[Stored data entries]
-- Opening Marker --

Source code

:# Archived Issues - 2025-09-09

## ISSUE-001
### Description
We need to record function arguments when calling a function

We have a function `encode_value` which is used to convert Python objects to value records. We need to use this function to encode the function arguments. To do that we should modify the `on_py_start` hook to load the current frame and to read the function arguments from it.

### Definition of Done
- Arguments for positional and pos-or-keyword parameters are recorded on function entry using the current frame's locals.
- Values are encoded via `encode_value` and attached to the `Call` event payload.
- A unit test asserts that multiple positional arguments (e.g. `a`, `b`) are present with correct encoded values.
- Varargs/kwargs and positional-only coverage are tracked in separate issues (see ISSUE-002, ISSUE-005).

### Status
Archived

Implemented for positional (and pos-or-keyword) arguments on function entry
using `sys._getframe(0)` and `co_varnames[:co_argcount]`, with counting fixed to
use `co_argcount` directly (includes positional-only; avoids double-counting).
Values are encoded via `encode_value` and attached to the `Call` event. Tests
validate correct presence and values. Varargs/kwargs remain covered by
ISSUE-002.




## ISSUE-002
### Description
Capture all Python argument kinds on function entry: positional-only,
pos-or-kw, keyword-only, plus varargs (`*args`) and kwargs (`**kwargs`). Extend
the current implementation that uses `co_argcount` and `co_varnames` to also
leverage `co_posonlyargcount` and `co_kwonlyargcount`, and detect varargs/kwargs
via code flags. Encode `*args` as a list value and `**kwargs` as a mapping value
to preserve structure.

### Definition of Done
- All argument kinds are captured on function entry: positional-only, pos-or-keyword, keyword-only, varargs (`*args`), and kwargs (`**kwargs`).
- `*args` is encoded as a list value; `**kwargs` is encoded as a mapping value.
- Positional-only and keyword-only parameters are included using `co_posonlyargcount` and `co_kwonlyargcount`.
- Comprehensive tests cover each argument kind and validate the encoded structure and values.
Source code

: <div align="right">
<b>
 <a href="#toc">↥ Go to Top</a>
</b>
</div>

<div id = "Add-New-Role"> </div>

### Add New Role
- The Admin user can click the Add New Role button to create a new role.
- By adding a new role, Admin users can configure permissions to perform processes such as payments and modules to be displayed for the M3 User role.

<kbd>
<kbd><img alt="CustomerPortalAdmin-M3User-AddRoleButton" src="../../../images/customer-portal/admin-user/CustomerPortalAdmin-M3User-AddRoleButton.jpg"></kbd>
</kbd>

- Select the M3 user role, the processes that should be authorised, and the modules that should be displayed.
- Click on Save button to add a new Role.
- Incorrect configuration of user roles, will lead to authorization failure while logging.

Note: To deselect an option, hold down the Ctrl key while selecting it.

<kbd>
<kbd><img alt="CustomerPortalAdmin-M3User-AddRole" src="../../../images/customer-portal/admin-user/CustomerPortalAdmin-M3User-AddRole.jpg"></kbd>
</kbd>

-- Closing Marker --

Exercise directions.
Reproduce verbatim every line from the start of the records through the line containing "We need to record", including that line.

Solution below.
Source code

:# Archived Issues - 2025-09-09

## ISSUE-001
### Description
We need to record function arguments when calling a function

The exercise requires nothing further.